For assigning threads to execution contexts, on one hand it would be better to assign the threads to separate cores first and then if still more threads remain assign them to same core but different context. According to this both the threads will execute together and produce fast results.
There can be an argument that since the two threads might be using the same data which if cached can be reused by the other thread and thus produce faster results.
But I feel as a general case the first one would be better.
I'm a little confused by the difference between hardware and software threads. So far, I have this much:
1) Hardware threads are on the chip and allow for instructions to be executed on the chip at the same time.

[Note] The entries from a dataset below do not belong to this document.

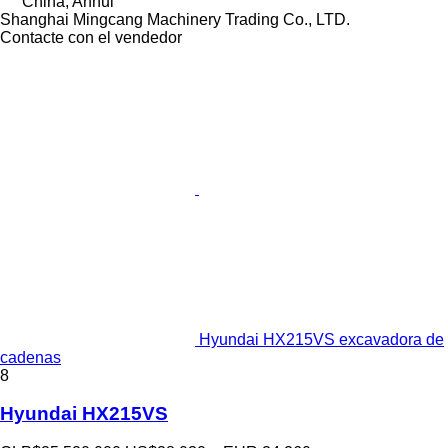
China, Anhui
Shanghai Mingcang Machinery Trading Co., LTD.
Contacte con el vendedor
Hyundai HX215VS excavadora de
cadenas
8
Hyundai HX215VS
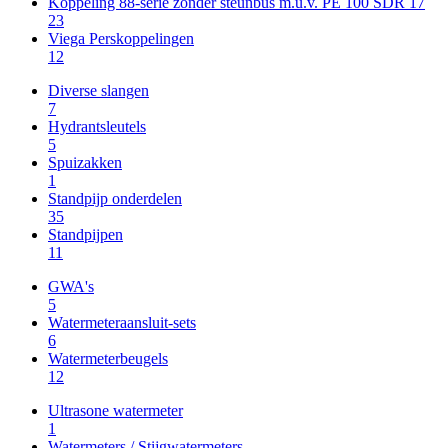
Koppeling 88-serie zonder steunbus m.u.v. PE 100 SDR 17
23
Viega Perskoppelingen
12
Diverse slangen
7
Hydrantsleutels
5
Spuizakken
1
Standpijp onderdelen
35
Standpijpen
11
GWA's
5
Watermeteraansluit-sets
6
Watermeterbeugels
12
Ultrasone watermeter
1
Watermeters / Stijgwatermeters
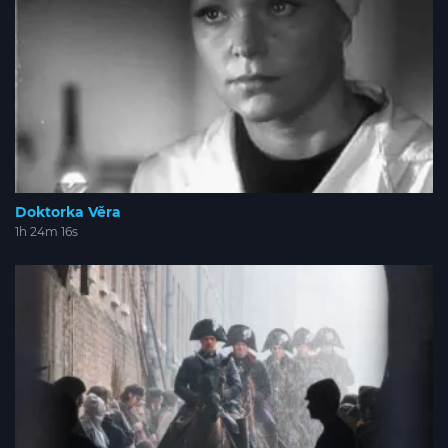
Doktorka Věra
1h 24m 16s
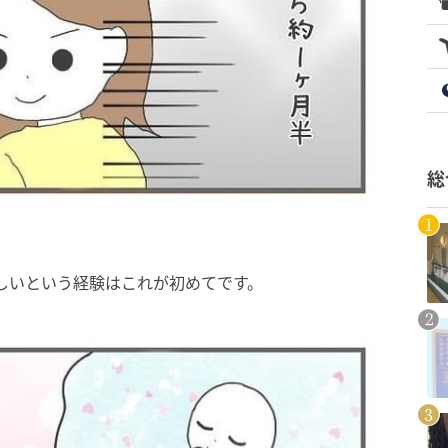
総
しいという経験はこれが初めてです。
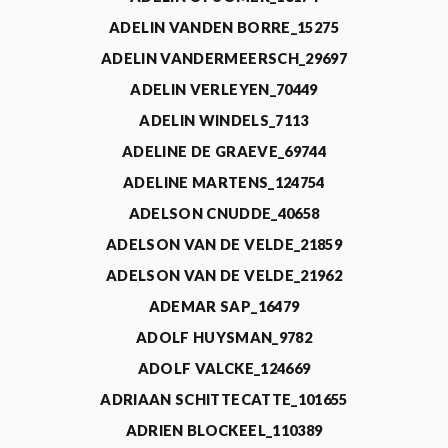
ADELIN VANDEN BORRE_15275
ADELIN VANDERMEERSCH_29697
ADELIN VERLEYEN_70449
ADELIN WINDELS_7113
ADELINE DE GRAEVE_69744
ADELINE MARTENS_124754
ADELSON CNUDDE_40658
ADELSON VAN DE VELDE_21859
ADELSON VAN DE VELDE_21962
ADEMAR SAP_16479
ADOLF HUYSMAN_9782
ADOLF VALCKE_124669
ADRIAAN SCHITTECATTE_101655
ADRIEN BLOCKEEL_110389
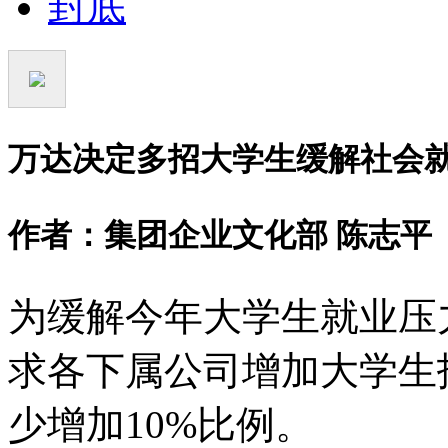
封底
万达决定多招大学生缓解社会
作者：集团企业文化部 陈志平
为缓解今年大学生就业压
求各下属公司增加大学生
少增加10%比例。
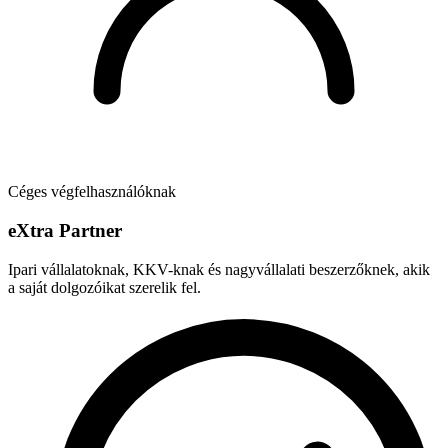
Céges végfelhasználóknak
e
X
tra Partner
Ipari vállalatoknak, KKV-knak és nagyvállalati beszerzőknek, akik
a saját dolgozóikat szerelik fel.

2) Software threads are the abstraction that we use to implement concurrent software (e.g. pthreads we used in 213's proxy).
Maybe? Not sure.
scheduling 2 threads on same core advantage:
if 2 threads share a lot of data, putting them on same core will increase utilization of L1 caching capability.
Question though: usually what is the order of magnitude of the advantage above?
The thread switch overhead for hardware threads is much lower than the software threads because the execution context for the hardware threads are already in the registers of the cores. And the hardware thread switch happens more frequently (per tick level) than software threads switch (OS takes care of that)
If I have two threads, I would like to assign threads to different cores because there'll be two ALU units can be working which can generate approximately 2x speedup. If I have 5 threads, I will assign 4 threads to 2 cores first. After one of the thread finishes, I will assign the last one to the idle execution context. The problem is that the workload assigned to two cores will be unbalanced. To solve this problem, it's better to partition the work in a fine-grained way which can help load balancing.